|Matthew Henry's Concise Commentary|
22:5-14 Eliphaz brought heavy charges against Job, without reason for his accusations, except that Job was visited as he supposed God always visited every wicked man. He charges him with oppression, and that he did harm with his wealth and power in the time of his prosperity.
Verse 13. - And thou sayest, How doth God know? Job had not said this in so many words, but, by equalizing the godly and the wicked (Job 9:22; Job 21:23-26), he might be supposed to mean that God took no note of men's conduct, and therefore had not a perfect knowledge of all things. The psalmist implies that many men so thought (Psalm 10:11; Psalm 73:11; Psalm 94:7). Can he judge through the dark cloud? rather, through the thick darkness. God was supposed to dwell remote from man, in the highest heaven, and, according to many, "clouds and darkness were round about him" (Psalm 97:2) - he "dwelt in the thick darkness" (1 Kings 8:12) - he "made darkness his secret place; his pavilion round about him was waters, and thick clouds of the skies" (Psalm 18:11). The imagery was, no doubt, at first used in reference to man's inability to see and know God; but when men became familiar with it, they turned the metaphor round, and questioned God's ability to see and know anything about man. Job had not really ever shared in these doubts; but it suits Eliphaz's purpose to malign and misrepresent him.

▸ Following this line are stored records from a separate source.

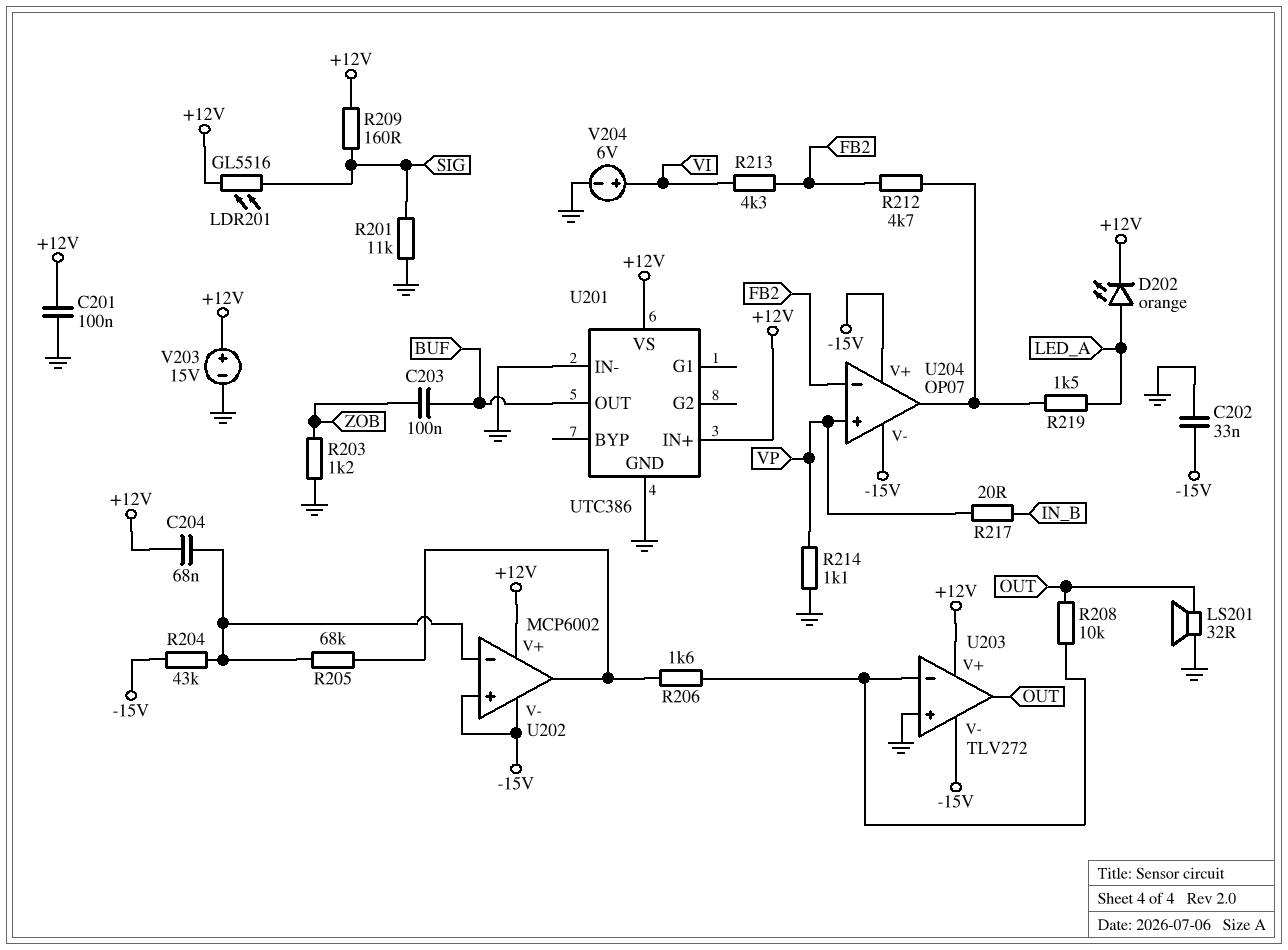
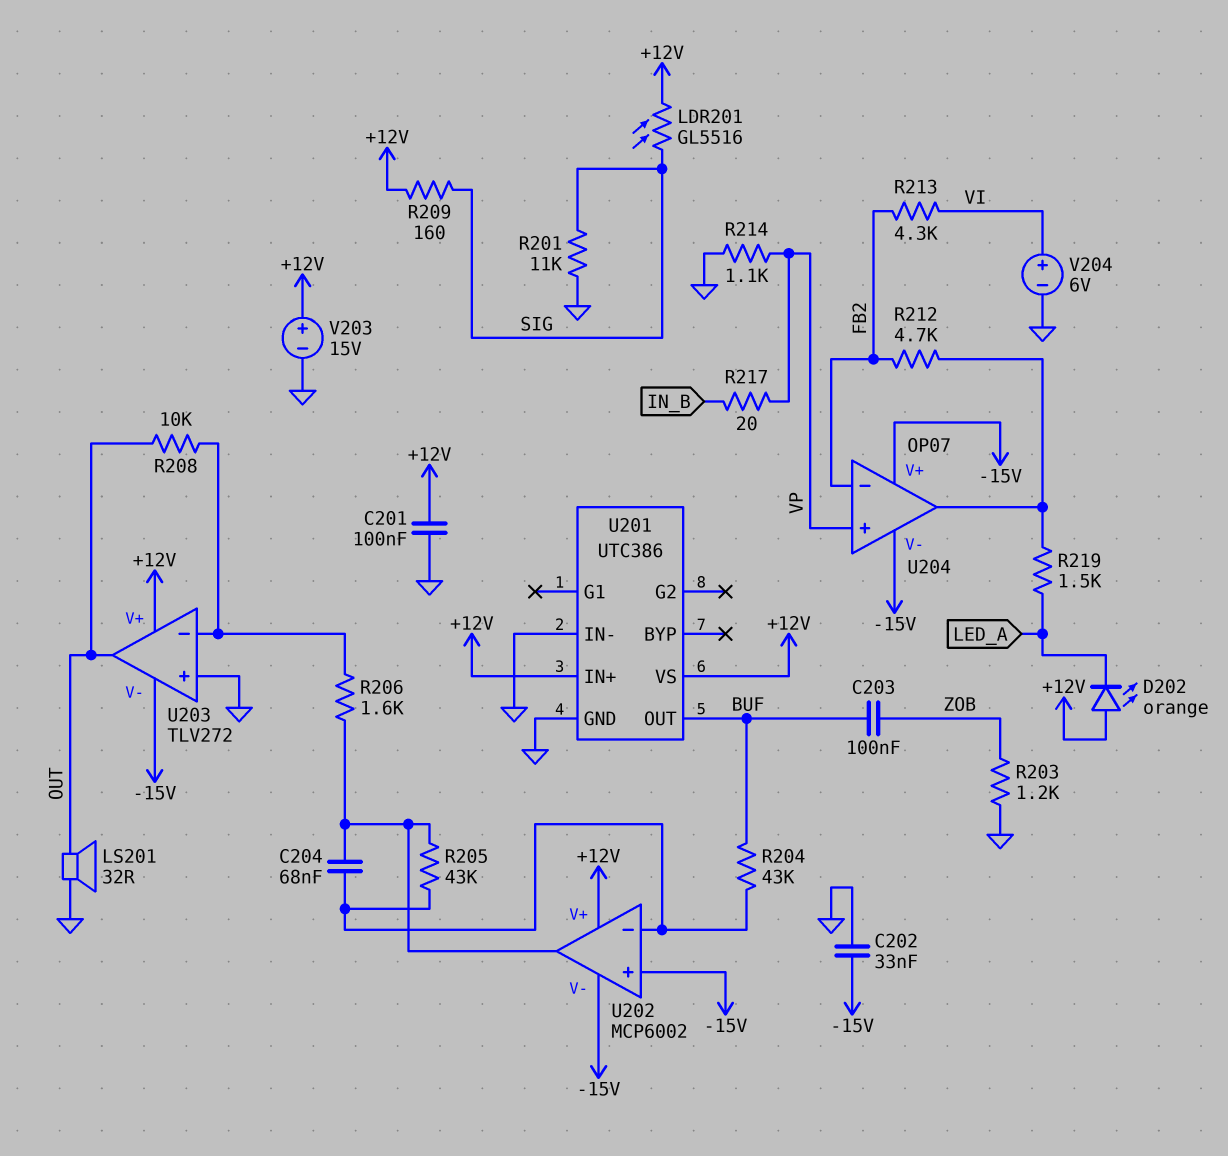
C204: 68nF (+12V, U202/in-) -> 68nF (U202/in-, U202/out)
D202: LED orange (A LED_A, K +12V) -> LED orange (A +12V, K LED_A)
R204: 43k (-15V, U202/in-) -> 43k (BUF, U202/in-)
R205: 68k (U202/in-, U202/out) -> 43k (U202/in-, U202/out)

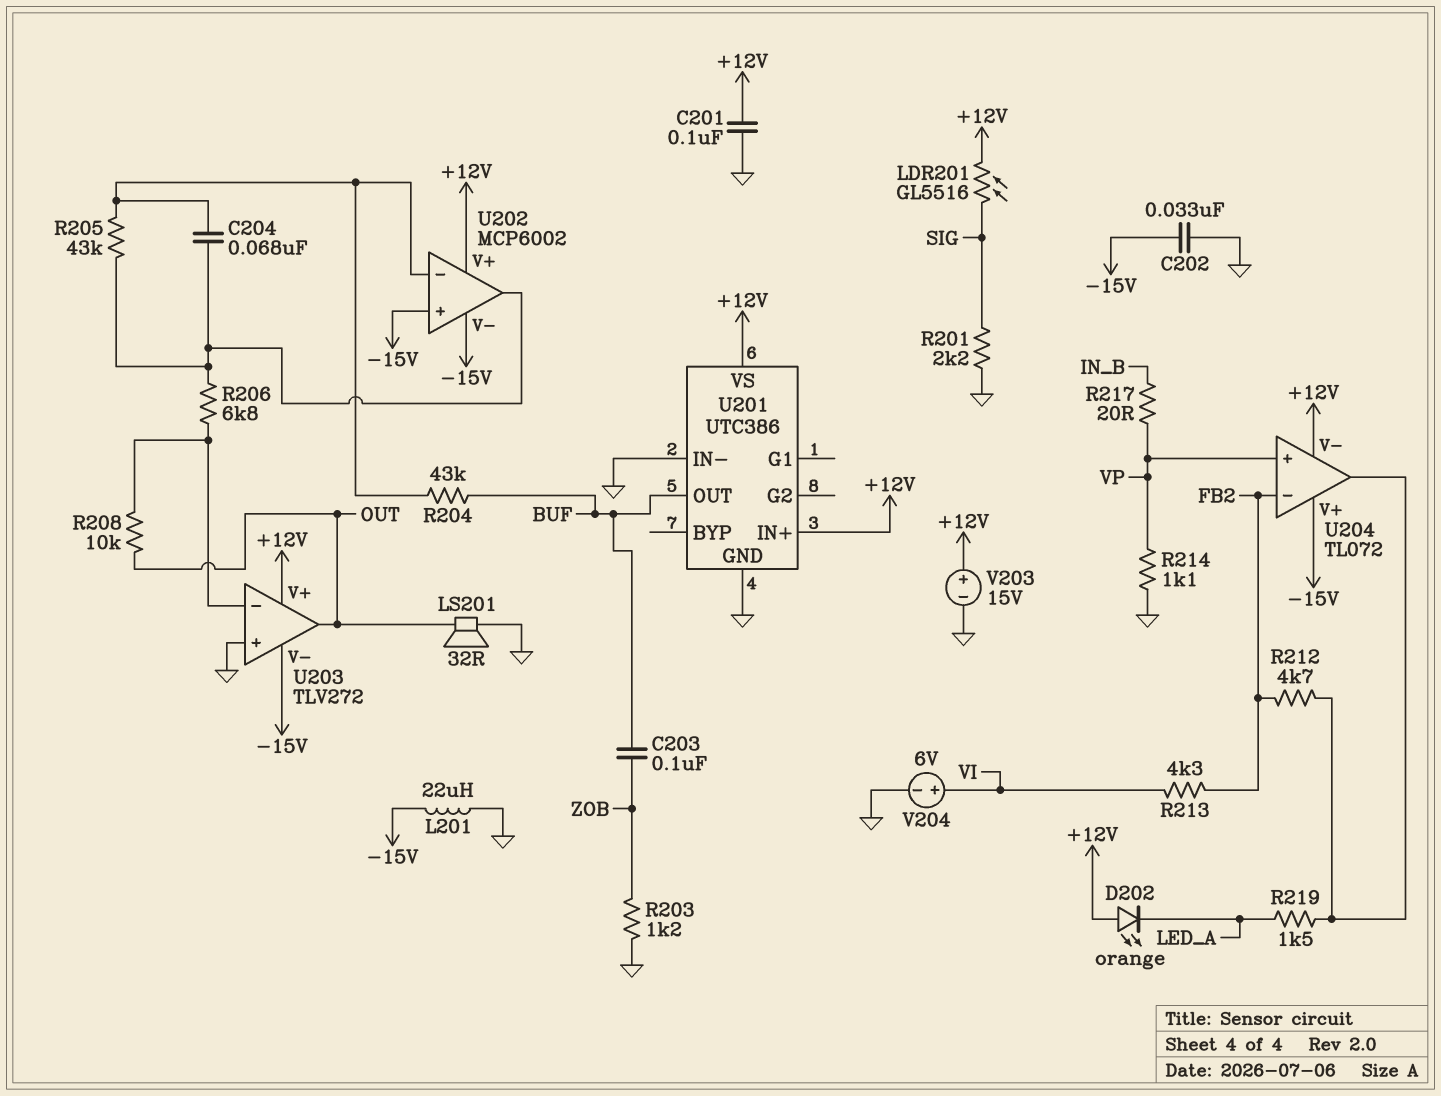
L201: none -> 22uH (-15V, GND)
R201: 11k (GND, SIG) -> 2.2k (GND, SIG)
R206: 1.6k (U202/out, U203/in-) -> 6.8k (U202/out, U203/in-)
R209: 160 (+12V, SIG) -> none
U204: OP07 -> TL072
U204 pin V-: -15V -> +12V

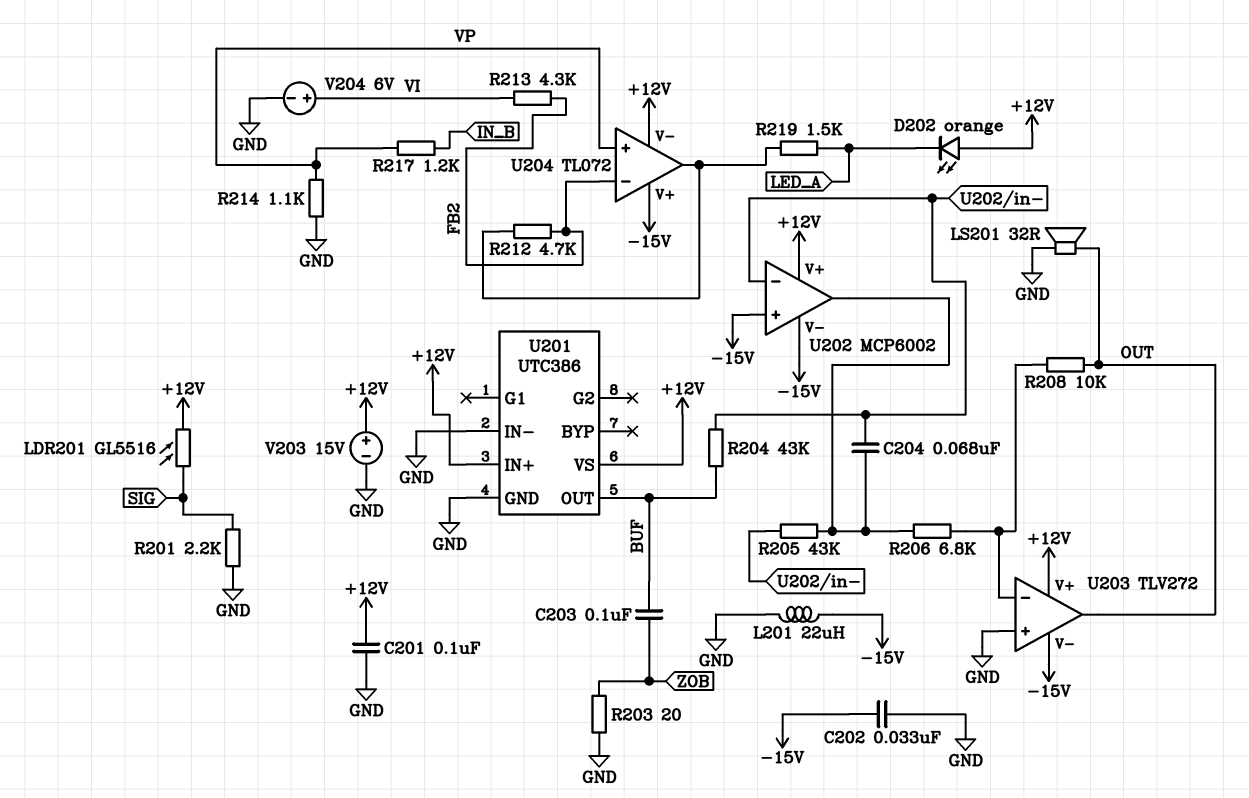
R203: 1.2k (GND, ZOB) -> 20 (GND, ZOB)
R217: 20 (IN_B, VP) -> 1.2k (IN_B, VP)

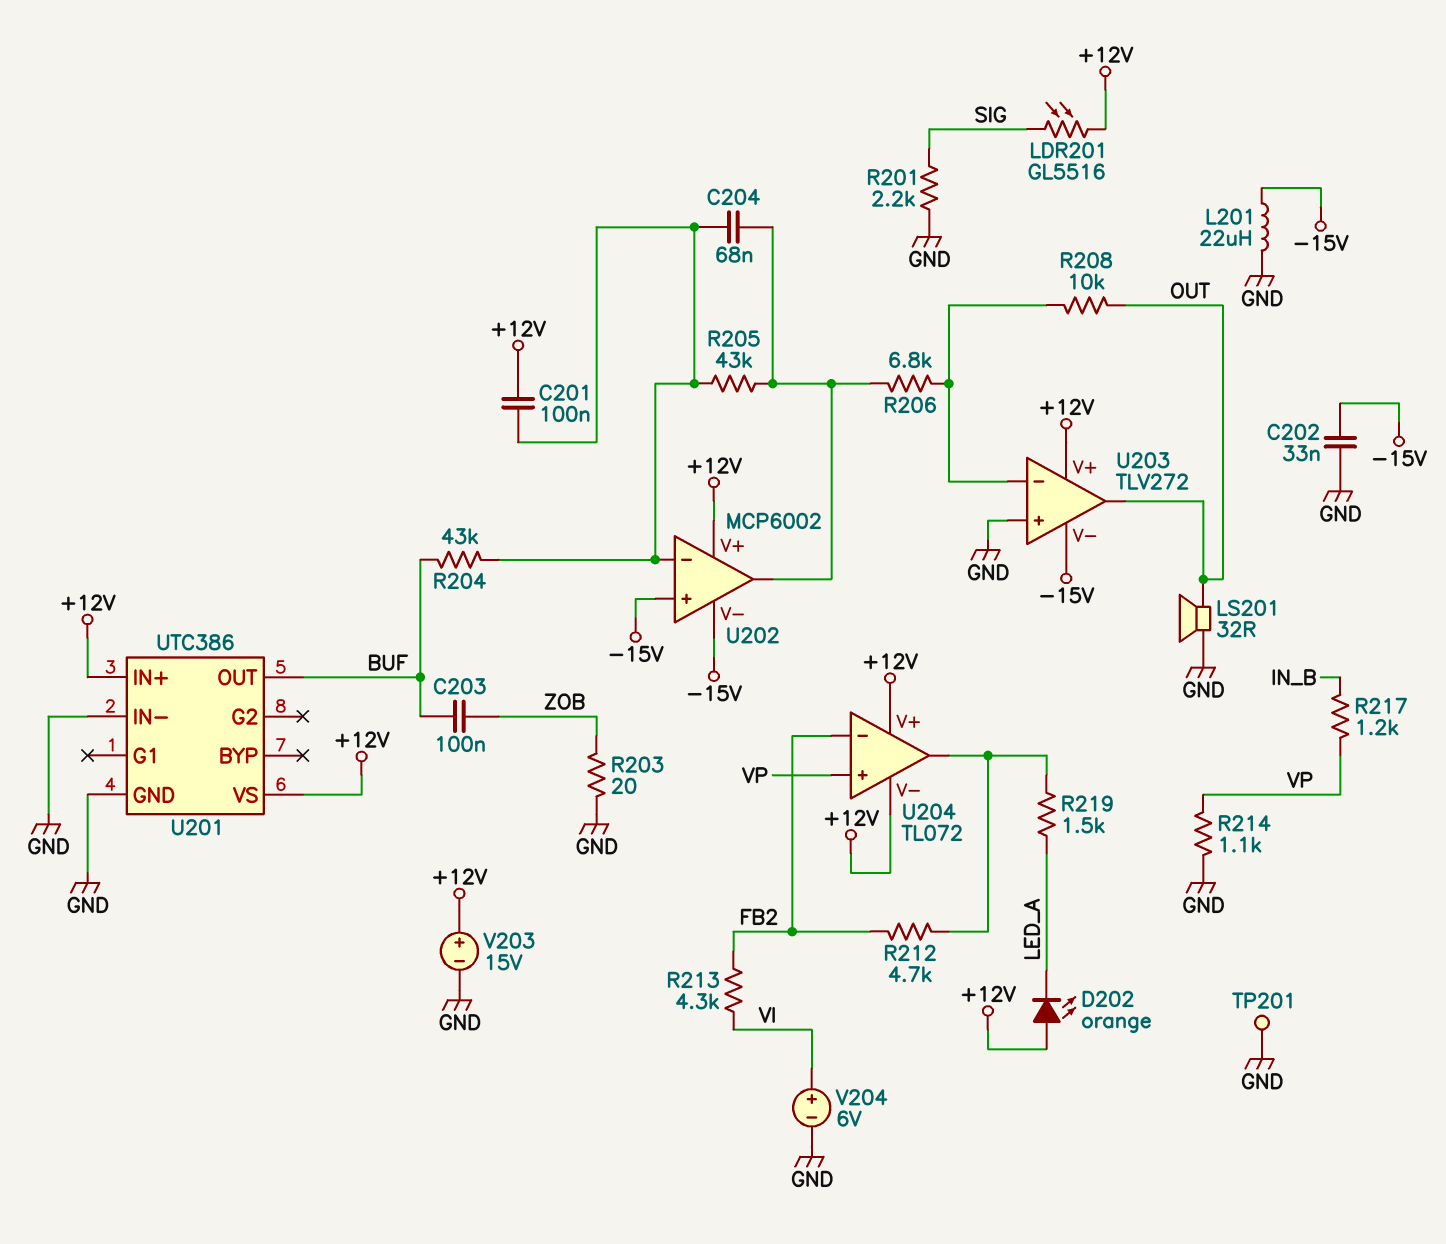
C201: 100nF (+12V, GND) -> 100nF (+12V, U202/in-)
TP201: none -> test point (GND)
U204 pin V+: -15V -> +12V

Gill's Exposition of the Entire Bible
And thou sayest, how doth God know?.... What is done on earth, the works of the children of men, their sinful actions, when he dwells at such a distance, and so remote from the earth, as the height of the stars, and highest heavens, be; not that Job said this expressly with his lips, but in his heart; Eliphaz imagined and supposed that such was the reasoning of his mind; it was an invidious consequence he had drawn from what Job had said concerning the afflictions of the godly, and the prosperity of the wicked; which he interpreted as a denial of the providence of God, as if he had no regard to human affairs, but things took place in a very disorderly and confused way, without any regard to right or wrong; and he concluded that Job was led into these sentiments by the consideration of the distance of God from the earth; that, dwelling in the highest heavens, he could not and did not see what was done here, and therefore men might commit all manner of sin with impunity; that their sins would never be taken notice of, or they be called to an account for them; which are the very language and sentiments of the most abandoned of men, see Psalm 10:11;
can he judge through the dark clouds? if he cannot see and know what is done, he cannot judge of it, whether it is good or bad, and so can neither justify nor condemn an action. By "the dark cloud" is not meant the matter, or corporeal mass, with which man is covered, as a Jewish commentator (x) interprets it; rather the cloudy air, or atmosphere around us; or that thick darkness in which Jehovah dwells, clouds and darkness being around him, Psalm 97:2; but all this hinders not his sight of things done here below; what is thick darkness to us is pure light to him, in which also he is said to dwell, and with which he covers himself as with a garment; and the darkness and the light are both alike to him, he can see and judge through the one as well as the other.
Jamieson-Fausset-Brown Bible Commentary
13. Rather, And yet thou sayest, God does not concern Himself with ("know") human affairs (Ps 73:11).